Exercise prompt ▸ Using the data that follows, say how many lines contain the word "Left", giving the number by itself.

[Data extracted from a collection]
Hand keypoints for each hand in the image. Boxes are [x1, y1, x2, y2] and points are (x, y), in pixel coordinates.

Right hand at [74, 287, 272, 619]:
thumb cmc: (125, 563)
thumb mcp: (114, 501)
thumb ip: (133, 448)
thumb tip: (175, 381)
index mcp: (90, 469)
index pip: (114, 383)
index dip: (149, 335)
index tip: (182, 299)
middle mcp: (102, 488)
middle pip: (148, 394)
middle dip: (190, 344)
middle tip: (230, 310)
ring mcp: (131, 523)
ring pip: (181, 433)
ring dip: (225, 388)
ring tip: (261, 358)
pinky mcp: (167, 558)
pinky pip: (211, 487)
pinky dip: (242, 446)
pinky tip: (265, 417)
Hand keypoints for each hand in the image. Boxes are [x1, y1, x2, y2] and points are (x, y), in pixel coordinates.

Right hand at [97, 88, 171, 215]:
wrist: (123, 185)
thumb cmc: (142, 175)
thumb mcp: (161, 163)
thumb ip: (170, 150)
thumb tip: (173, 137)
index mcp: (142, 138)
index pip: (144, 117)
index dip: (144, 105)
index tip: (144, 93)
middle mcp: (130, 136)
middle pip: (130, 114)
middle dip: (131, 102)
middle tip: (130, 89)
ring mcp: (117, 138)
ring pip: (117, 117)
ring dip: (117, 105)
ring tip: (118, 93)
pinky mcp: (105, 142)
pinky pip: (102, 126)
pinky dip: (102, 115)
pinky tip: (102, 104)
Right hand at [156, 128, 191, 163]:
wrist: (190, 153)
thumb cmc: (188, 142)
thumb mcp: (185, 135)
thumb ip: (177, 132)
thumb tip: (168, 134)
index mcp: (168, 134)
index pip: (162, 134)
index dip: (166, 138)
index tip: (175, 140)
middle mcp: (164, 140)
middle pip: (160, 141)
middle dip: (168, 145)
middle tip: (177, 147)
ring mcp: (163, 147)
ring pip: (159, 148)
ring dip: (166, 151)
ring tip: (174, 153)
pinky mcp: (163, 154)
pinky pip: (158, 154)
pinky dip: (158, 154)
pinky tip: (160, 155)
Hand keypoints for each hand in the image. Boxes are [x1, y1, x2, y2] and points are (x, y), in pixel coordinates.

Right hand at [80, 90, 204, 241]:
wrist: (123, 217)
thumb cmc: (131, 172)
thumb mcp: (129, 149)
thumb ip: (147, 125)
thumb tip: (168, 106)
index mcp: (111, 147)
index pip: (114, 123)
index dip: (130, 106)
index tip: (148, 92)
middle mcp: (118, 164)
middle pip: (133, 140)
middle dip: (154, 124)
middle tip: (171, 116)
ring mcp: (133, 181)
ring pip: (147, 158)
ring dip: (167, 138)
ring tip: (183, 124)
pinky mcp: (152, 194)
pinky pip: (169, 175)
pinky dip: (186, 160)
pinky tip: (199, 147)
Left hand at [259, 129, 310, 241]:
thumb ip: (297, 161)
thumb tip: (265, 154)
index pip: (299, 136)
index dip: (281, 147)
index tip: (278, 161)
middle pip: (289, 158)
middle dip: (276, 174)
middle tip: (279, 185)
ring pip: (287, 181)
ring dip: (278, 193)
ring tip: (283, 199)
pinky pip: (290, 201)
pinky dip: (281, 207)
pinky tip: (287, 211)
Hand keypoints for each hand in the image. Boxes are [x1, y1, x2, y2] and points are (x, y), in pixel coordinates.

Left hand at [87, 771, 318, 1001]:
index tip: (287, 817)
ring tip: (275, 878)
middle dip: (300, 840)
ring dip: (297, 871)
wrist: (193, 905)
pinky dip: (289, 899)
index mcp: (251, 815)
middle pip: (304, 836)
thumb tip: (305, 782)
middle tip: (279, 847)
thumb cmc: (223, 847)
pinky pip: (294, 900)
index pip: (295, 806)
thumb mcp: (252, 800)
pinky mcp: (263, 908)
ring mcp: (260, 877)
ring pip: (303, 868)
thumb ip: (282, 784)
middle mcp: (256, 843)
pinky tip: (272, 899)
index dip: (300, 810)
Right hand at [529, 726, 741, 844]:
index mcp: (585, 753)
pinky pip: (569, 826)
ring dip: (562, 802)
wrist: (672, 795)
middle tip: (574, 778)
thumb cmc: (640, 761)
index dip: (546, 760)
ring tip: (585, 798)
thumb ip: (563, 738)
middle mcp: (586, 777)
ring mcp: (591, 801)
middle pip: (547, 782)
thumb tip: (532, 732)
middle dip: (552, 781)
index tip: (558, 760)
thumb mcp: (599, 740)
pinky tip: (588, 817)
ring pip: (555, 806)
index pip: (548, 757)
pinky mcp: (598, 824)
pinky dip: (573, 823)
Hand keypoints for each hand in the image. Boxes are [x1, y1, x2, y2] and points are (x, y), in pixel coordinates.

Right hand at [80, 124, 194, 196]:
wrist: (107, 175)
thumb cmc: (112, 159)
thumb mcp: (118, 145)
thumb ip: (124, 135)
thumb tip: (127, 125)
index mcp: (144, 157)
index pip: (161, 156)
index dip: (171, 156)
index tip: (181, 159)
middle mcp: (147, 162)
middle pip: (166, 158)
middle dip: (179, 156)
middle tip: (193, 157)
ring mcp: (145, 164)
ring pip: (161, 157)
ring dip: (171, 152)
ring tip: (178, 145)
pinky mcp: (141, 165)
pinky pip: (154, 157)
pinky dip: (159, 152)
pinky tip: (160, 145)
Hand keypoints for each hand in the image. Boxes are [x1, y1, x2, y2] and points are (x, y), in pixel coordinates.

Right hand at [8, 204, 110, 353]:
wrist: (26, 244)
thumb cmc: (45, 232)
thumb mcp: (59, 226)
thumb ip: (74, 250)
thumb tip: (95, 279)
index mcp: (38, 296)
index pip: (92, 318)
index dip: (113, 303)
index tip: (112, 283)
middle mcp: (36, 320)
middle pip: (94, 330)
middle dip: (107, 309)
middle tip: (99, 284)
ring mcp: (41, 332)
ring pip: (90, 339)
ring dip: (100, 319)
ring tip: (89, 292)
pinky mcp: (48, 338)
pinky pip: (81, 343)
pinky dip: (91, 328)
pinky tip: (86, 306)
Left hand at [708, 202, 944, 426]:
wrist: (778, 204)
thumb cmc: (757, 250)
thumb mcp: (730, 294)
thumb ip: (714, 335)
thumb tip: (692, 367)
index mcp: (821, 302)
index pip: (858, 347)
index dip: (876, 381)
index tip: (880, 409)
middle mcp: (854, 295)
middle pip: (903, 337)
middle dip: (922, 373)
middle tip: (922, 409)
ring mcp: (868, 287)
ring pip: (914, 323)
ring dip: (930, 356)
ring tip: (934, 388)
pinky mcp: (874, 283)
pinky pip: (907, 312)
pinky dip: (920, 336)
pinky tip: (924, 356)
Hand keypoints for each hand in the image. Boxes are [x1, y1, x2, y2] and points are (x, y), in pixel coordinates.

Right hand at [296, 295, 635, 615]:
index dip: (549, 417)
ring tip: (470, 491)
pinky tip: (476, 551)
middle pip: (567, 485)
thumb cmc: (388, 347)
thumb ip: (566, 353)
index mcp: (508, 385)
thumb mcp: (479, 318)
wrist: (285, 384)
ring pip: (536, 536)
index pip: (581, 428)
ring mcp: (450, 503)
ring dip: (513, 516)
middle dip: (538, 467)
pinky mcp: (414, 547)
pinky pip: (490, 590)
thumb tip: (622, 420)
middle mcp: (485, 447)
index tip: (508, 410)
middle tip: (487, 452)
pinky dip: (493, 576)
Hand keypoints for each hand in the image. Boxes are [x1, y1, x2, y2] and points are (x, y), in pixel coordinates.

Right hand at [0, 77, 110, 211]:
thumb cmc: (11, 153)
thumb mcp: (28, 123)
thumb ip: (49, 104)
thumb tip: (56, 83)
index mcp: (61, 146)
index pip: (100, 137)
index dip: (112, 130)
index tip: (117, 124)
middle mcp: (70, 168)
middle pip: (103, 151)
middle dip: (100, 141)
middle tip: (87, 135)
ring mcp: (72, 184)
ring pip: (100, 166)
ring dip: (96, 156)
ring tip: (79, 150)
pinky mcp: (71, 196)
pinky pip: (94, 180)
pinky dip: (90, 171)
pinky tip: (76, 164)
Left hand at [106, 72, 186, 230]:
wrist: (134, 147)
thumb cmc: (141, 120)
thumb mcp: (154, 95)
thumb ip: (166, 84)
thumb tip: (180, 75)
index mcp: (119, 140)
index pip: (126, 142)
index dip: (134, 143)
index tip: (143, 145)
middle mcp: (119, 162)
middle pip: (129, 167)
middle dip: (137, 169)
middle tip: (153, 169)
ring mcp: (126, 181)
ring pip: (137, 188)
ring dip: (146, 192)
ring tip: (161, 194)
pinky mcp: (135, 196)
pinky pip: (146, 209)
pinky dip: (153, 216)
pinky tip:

Result of the task ▸ 4